> WHAT IS BEING ASKED: Retype all of the data shown below, keeping every character the same.
[[ INPUT FOR THIS TASK open ]]
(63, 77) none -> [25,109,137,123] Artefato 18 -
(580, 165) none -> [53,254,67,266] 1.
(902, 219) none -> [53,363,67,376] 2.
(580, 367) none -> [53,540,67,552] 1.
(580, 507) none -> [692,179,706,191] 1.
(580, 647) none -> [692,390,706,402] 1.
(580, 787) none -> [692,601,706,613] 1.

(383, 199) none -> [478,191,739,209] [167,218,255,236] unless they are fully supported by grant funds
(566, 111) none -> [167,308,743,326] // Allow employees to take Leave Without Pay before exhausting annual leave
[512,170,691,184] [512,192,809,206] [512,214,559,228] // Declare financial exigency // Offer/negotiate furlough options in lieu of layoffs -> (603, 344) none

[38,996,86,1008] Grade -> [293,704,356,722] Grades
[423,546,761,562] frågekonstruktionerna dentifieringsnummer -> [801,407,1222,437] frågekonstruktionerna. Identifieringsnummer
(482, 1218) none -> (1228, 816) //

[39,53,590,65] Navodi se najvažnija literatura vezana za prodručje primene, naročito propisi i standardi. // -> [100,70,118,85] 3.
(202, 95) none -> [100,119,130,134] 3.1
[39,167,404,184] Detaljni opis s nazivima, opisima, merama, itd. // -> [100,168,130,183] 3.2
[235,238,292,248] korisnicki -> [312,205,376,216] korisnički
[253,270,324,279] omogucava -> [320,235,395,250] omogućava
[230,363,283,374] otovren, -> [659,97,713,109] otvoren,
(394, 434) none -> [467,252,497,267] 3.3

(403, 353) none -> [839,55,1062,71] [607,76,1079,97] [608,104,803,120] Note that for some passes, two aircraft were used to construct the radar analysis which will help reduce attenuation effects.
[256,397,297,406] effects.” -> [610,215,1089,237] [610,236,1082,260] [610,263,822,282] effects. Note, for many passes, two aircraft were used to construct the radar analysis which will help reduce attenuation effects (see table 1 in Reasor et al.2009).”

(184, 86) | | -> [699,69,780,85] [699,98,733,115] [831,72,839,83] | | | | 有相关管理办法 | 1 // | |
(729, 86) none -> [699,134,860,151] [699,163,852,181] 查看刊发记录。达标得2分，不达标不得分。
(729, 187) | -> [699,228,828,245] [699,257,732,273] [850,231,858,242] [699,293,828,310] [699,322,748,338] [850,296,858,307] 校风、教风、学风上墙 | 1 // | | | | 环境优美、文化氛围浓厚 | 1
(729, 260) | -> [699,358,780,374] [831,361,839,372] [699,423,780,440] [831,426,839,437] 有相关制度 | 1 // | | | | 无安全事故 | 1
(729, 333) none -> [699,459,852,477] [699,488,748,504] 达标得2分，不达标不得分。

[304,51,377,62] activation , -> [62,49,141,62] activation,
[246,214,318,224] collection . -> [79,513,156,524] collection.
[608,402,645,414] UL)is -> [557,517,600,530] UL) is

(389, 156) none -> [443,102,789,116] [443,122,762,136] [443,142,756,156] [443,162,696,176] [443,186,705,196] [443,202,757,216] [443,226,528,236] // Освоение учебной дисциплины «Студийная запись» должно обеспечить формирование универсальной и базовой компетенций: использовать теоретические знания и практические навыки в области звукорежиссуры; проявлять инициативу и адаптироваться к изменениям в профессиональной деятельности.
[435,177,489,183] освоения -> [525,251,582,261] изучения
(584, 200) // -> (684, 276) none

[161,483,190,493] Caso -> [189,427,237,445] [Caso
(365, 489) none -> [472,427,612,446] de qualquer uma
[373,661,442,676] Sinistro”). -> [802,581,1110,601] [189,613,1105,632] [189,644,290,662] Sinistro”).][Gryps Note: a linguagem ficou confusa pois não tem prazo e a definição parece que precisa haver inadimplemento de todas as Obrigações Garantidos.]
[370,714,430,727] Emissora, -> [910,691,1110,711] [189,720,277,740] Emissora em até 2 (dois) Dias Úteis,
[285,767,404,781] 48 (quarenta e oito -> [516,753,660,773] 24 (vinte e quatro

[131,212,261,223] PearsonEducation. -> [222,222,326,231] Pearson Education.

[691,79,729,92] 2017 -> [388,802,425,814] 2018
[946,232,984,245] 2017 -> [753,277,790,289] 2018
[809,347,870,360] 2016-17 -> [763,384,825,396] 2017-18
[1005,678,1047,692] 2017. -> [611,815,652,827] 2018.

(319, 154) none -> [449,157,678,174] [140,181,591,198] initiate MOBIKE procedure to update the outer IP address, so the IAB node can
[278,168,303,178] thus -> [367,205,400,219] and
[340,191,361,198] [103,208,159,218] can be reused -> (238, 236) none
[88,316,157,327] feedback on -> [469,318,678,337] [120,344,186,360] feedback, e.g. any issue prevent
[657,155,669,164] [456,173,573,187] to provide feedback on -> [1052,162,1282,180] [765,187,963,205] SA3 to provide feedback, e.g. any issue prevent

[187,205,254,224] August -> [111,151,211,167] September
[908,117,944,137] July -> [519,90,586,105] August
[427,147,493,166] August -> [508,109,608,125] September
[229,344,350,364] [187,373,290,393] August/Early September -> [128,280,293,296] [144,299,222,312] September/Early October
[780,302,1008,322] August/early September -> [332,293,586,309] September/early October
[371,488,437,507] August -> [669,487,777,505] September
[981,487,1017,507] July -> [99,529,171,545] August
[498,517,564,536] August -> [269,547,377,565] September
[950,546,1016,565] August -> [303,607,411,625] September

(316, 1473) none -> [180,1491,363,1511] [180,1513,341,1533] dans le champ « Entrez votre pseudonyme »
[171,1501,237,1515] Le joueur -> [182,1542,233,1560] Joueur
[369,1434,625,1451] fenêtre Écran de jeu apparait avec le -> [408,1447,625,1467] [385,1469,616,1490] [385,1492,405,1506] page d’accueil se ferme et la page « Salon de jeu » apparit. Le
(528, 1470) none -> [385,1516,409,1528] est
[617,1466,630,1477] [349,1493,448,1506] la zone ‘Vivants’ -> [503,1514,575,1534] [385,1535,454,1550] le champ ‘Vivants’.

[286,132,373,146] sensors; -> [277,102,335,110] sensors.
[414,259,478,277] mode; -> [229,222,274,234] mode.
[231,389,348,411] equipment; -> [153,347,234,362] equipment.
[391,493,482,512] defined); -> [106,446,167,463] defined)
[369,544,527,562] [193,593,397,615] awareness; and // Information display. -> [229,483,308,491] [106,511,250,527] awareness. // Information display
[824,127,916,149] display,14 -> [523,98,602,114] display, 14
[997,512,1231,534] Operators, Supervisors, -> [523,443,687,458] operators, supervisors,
[[ INPUT FOR THIS TASK closed ]]
> SOLUTION FOR THIS PROBLEM:
(63, 77) none -> [25,109,137,123] Artefato 18 -
(580, 165) none -> [53,254,67,266] 1.
(902, 219) none -> [53,363,67,376] 2.
(580, 367) none -> [53,540,67,552] 1.
(580, 507) none -> [692,179,706,191] 1.
(580, 647) none -> [692,390,706,402] 1.
(580, 787) none -> [692,601,706,613] 1.

(383, 199) none -> [478,191,739,209] [167,218,255,236] unless they are fully supported by grant funds
(566, 111) none -> [167,308,743,326] // Allow employees to take Leave Without Pay before exhausting annual leave
[512,170,691,184] [512,192,809,206] [512,214,559,228] // Declare financial exigency // Offer/negotiate furlough options in lieu of layoffs -> (603, 344) none

[38,996,86,1008] Grade -> [293,704,356,722] Grades
[423,546,761,562] frågekonstruktionerna dentifieringsnummer -> [801,407,1222,437] frågekonstruktionerna. Identifieringsnummer
(482, 1218) none -> (1228, 816) //

[39,53,590,65] Navodi se najvažnija literatura vezana za prodručje primene, naročito propisi i standardi. // -> [100,70,118,85] 3.
(202, 95) none -> [100,119,130,134] 3.1
[39,167,404,184] Detaljni opis s nazivima, opisima, merama, itd. // -> [100,168,130,183] 3.2
[235,238,292,248] korisnicki -> [312,205,376,216] korisnički
[253,270,324,279] omogucava -> [320,235,395,250] omogućava
[230,363,283,374] otovren, -> [659,97,713,109] otvoren,
(394, 434) none -> [467,252,497,267] 3.3

(403, 353) none -> [839,55,1062,71] [607,76,1079,97] [608,104,803,120] Note that for some passes, two aircraft were used to construct the radar analysis which will help reduce attenuation effects.
[256,397,297,406] effects.” -> [610,215,1089,237] [610,236,1082,260] [610,263,822,282] effects. Note, for many passes, two aircraft were used to construct the radar analysis which will help reduce attenuation effects (see table 1 in Reasor et al.2009).”

(184, 86) | | -> [699,69,780,85] [699,98,733,115] [831,72,839,83] | | | | 有相关管理办法 | 1 // | |
(729, 86) none -> [699,134,860,151] [699,163,852,181] 查看刊发记录。达标得2分，不达标不得分。
(729, 187) | -> [699,228,828,245] [699,257,732,273] [850,231,858,242] [699,293,828,310] [699,322,748,338] [850,296,858,307] 校风、教风、学风上墙 | 1 // | | | | 环境优美、文化氛围浓厚 | 1
(729, 260) | -> [699,358,780,374] [831,361,839,372] [699,423,780,440] [831,426,839,437] 有相关制度 | 1 // | | | | 无安全事故 | 1
(729, 333) none -> [699,459,852,477] [699,488,748,504] 达标得2分，不达标不得分。

[304,51,377,62] activation , -> [62,49,141,62] activation,
[246,214,318,224] collection . -> [79,513,156,524] collection.
[608,402,645,414] UL)is -> [557,517,600,530] UL) is

(389, 156) none -> [443,102,789,116] [443,122,762,136] [443,142,756,156] [443,162,696,176] [443,186,705,196] [443,202,757,216] [443,226,528,236] // Освоение учебной дисциплины «Студийная запись» должно обеспечить формирование универсальной и базовой компетенций: использовать теоретические знания и практические навыки в области звукорежиссуры; проявлять инициативу и адаптироваться к изменениям в профессиональной деятельности.
[435,177,489,183] освоения -> [525,251,582,261] изучения
(584, 200) // -> (684, 276) none

[161,483,190,493] Caso -> [189,427,237,445] [Caso
(365, 489) none -> [472,427,612,446] de qualquer uma
[373,661,442,676] Sinistro”). -> [802,581,1110,601] [189,613,1105,632] [189,644,290,662] Sinistro”).][Gryps Note: a linguagem ficou confusa pois não tem prazo e a definição parece que precisa haver inadimplemento de todas as Obrigações Garantidos.]
[370,714,430,727] Emissora, -> [910,691,1110,711] [189,720,277,740] Emissora em até 2 (dois) Dias Úteis,
[285,767,404,781] 48 (quarenta e oito -> [516,753,660,773] 24 (vinte e quatro

[131,212,261,223] PearsonEducation. -> [222,222,326,231] Pearson Education.

[691,79,729,92] 2017 -> [388,802,425,814] 2018
[946,232,984,245] 2017 -> [753,277,790,289] 2018
[809,347,870,360] 2016-17 -> [763,384,825,396] 2017-18
[1005,678,1047,692] 2017. -> [611,815,652,827] 2018.

(319, 154) none -> [449,157,678,174] [140,181,591,198] initiate MOBIKE procedure to update the outer IP address, so the IAB node can
[278,168,303,178] thus -> [367,205,400,219] and
[340,191,361,198] [103,208,159,218] can be reused -> (238, 236) none
[88,316,157,327] feedback on -> [469,318,678,337] [120,344,186,360] feedback, e.g. any issue prevent
[657,155,669,164] [456,173,573,187] to provide feedback on -> [1052,162,1282,180] [765,187,963,205] SA3 to provide feedback, e.g. any issue prevent

[187,205,254,224] August -> [111,151,211,167] September
[908,117,944,137] July -> [519,90,586,105] August
[427,147,493,166] August -> [508,109,608,125] September
[229,344,350,364] [187,373,290,393] August/Early September -> [128,280,293,296] [144,299,222,312] September/Early October
[780,302,1008,322] August/early September -> [332,293,586,309] September/early October
[371,488,437,507] August -> [669,487,777,505] September
[981,487,1017,507] July -> [99,529,171,545] August
[498,517,564,536] August -> [269,547,377,565] September
[950,546,1016,565] August -> [303,607,411,625] September

(316, 1473) none -> [180,1491,363,1511] [180,1513,341,1533] dans le champ « Entrez votre pseudonyme »
[171,1501,237,1515] Le joueur -> [182,1542,233,1560] Joueur
[369,1434,625,1451] fenêtre Écran de jeu apparait avec le -> [408,1447,625,1467] [385,1469,616,1490] [385,1492,405,1506] page d’accueil se ferme et la page « Salon de jeu » apparit. Le
(528, 1470) none -> [385,1516,409,1528] est
[617,1466,630,1477] [349,1493,448,1506] la zone ‘Vivants’ -> [503,1514,575,1534] [385,1535,454,1550] le champ ‘Vivants’.

[286,132,373,146] sensors; -> [277,102,335,110] sensors.
[414,259,478,277] mode; -> [229,222,274,234] mode.
[231,389,348,411] equipment; -> [153,347,234,362] equipment.
[391,493,482,512] defined); -> [106,446,167,463] defined)
[369,544,527,562] [193,593,397,615] awareness; and // Information display. -> [229,483,308,491] [106,511,250,527] awareness. // Information display
[824,127,916,149] display,14 -> [523,98,602,114] display, 14
[997,512,1231,534] Operators, Supervisors, -> [523,443,687,458] operators, supervisors,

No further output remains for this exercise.